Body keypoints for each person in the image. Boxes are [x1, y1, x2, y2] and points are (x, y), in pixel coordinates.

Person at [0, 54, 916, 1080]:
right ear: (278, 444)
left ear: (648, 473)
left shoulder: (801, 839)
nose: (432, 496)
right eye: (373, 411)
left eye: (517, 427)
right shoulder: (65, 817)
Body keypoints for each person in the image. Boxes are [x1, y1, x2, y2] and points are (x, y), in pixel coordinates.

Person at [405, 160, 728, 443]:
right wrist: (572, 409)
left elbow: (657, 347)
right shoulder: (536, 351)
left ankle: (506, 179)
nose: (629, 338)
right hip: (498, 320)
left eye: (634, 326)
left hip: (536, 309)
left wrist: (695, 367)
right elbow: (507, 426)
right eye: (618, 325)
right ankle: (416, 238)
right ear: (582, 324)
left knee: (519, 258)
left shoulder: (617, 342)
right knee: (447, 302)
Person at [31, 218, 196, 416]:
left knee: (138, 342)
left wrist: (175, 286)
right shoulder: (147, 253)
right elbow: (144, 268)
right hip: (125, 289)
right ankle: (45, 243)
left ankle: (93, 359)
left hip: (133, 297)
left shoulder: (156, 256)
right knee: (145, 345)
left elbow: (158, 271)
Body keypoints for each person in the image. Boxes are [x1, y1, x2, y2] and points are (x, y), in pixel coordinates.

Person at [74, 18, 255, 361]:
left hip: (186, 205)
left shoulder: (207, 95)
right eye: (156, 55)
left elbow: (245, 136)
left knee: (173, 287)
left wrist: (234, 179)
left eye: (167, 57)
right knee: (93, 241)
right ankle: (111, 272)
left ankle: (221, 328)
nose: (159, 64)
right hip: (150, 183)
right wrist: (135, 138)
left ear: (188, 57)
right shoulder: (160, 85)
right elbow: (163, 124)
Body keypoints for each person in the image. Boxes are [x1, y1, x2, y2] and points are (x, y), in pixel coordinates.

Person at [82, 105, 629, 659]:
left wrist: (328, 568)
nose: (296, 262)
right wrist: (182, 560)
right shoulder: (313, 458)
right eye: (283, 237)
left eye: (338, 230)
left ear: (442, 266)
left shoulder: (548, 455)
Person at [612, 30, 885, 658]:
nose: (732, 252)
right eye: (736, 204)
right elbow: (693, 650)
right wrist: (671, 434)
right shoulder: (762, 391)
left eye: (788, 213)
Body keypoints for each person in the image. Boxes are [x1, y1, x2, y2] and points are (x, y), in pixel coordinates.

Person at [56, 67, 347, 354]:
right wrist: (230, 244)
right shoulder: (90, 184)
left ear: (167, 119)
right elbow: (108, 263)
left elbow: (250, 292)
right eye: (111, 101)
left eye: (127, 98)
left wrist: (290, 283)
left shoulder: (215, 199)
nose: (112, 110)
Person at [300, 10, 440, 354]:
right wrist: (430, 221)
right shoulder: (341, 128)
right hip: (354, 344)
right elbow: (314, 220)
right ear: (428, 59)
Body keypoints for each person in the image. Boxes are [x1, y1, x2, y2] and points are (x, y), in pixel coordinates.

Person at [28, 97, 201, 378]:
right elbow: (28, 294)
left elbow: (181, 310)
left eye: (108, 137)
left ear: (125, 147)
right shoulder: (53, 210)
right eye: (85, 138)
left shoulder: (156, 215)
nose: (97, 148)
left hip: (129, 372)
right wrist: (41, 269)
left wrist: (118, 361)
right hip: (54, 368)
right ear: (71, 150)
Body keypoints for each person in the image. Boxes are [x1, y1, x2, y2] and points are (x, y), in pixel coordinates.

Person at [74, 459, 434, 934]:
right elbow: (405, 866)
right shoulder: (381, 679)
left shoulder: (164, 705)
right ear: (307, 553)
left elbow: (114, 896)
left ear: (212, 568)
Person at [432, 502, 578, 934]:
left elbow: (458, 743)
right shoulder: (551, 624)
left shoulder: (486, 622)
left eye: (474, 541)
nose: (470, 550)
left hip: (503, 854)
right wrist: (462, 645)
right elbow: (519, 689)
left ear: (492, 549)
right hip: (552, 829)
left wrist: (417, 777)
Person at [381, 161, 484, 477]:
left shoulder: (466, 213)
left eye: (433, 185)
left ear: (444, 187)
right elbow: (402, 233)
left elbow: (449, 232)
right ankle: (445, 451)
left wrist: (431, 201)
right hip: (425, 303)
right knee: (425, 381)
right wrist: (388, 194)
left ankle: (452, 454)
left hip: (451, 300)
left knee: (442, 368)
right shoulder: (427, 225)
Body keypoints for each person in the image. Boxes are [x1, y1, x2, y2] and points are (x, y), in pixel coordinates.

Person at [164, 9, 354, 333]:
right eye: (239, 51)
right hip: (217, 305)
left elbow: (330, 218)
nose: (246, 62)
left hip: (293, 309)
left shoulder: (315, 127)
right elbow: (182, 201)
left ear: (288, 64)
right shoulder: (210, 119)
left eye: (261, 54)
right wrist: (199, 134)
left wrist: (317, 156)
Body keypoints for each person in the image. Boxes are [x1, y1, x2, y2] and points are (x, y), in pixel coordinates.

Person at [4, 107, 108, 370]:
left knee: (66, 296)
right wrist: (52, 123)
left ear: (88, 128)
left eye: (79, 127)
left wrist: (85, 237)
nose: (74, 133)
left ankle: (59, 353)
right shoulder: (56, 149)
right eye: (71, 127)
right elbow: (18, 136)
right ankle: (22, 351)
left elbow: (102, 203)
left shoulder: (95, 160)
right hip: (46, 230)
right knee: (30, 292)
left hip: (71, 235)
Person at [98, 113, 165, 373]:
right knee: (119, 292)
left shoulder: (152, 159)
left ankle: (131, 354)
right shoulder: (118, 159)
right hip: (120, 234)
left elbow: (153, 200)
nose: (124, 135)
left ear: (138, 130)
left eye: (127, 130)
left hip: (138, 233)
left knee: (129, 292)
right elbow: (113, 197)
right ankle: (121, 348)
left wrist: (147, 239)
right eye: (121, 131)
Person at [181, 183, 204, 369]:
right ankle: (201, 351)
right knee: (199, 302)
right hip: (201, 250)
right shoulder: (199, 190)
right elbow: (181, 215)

########

Within the records above, count the lines that contain "nose" and give only that number.

Finished exercise ▸ 11